Moreover, Canadian doctoral programs began to mature and the explosion of Canadian undergraduates became an explosion of Canadian doctoral candidates. Only 306 Ph.D.s were awarded in 1960, but by 1970 that number had ballooned to 1,680. Since 1992, Canadian universities have conferred at least 3,000 doctorates every year. And while a good number of Canadians are doing graduate work stateside, they are in the minority: Canadian citizens earn five times as many doctoral degrees in Canada as in the U.S.
Archer, a Canadian who earned his Ph.D. at Duke University in 1985, says, “more recently, people coming out of Canadian doctoral programs are as competitive as graduates from any programs. If there was a historical relationship [favouring American Ph.D.s], I don’t know if it persists today.”

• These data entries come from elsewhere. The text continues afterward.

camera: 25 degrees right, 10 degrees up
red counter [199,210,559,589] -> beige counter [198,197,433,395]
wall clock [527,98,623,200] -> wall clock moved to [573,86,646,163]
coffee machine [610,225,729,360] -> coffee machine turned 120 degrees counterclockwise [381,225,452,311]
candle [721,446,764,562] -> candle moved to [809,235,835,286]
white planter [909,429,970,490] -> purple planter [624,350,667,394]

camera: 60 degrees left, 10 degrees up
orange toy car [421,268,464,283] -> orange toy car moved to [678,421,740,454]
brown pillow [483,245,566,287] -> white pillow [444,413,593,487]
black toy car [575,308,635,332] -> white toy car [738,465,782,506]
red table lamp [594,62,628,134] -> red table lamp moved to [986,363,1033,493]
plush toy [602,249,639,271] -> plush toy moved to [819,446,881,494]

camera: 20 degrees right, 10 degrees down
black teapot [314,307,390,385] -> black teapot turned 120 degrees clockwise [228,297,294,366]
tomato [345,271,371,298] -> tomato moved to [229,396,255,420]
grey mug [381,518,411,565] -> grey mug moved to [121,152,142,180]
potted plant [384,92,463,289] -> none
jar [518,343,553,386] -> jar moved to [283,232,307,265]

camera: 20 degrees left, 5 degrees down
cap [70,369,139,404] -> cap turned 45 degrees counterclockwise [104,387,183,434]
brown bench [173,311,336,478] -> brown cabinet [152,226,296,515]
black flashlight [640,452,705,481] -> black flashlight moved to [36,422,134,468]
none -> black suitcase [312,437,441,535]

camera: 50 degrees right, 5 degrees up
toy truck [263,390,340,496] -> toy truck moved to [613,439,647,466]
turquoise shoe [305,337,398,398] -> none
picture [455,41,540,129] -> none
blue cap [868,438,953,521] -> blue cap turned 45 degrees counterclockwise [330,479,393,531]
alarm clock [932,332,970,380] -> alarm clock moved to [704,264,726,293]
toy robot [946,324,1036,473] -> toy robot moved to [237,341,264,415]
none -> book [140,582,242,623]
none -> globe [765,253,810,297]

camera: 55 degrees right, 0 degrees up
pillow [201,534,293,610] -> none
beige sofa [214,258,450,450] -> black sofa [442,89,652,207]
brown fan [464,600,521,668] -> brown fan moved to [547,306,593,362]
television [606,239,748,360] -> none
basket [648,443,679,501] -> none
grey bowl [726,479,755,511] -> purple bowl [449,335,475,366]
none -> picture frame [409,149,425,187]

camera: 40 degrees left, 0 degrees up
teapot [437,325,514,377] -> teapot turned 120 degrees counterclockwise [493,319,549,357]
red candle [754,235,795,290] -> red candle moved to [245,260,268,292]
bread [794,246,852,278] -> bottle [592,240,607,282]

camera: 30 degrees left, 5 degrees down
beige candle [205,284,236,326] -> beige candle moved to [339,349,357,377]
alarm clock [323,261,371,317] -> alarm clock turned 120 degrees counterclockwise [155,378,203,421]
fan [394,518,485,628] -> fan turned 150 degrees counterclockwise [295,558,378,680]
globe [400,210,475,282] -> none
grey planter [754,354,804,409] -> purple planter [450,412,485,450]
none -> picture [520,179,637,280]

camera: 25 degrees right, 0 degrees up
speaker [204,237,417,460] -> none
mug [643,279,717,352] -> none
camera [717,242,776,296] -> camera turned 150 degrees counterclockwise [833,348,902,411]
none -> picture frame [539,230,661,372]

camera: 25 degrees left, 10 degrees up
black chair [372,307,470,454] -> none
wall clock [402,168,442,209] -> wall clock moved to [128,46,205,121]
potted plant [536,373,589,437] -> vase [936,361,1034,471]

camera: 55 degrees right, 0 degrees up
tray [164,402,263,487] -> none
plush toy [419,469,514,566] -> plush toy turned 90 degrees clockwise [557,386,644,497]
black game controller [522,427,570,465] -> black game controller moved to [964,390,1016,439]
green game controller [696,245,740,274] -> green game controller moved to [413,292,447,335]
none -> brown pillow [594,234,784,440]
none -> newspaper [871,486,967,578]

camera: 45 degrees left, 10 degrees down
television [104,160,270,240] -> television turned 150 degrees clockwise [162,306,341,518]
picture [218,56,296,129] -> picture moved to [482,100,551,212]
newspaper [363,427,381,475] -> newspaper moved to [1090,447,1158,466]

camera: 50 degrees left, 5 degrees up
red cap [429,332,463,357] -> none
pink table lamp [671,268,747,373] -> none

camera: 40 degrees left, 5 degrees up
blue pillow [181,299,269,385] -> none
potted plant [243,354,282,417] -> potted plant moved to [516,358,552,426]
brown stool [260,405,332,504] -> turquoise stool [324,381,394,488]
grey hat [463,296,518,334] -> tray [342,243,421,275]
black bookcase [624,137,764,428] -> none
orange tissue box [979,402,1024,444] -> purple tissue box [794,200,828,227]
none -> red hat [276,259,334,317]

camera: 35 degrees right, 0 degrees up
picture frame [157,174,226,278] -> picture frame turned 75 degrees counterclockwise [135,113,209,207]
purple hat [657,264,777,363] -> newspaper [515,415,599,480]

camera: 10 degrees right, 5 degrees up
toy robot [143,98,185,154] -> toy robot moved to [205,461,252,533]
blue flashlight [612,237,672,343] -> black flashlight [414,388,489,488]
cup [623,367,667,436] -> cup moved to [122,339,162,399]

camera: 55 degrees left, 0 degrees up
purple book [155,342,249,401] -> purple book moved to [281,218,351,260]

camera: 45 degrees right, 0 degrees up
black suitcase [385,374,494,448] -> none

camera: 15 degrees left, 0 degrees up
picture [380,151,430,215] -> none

But a survey of faculty biographies suggests that it just might. At many schools, American-trained academics account for a significant proportion of the faculty.
For example, in Archer’s department at the University of Calgary, of the 21 regular, full-time faculty members, 11 have Canadian doctorates while eight have American ones. The departmental ratio in political science at Queen’s is 14 to five in favour of Canadian Ph.D.s, while Carleton’s physics department has 10 Canadian and two American Ph.D.s.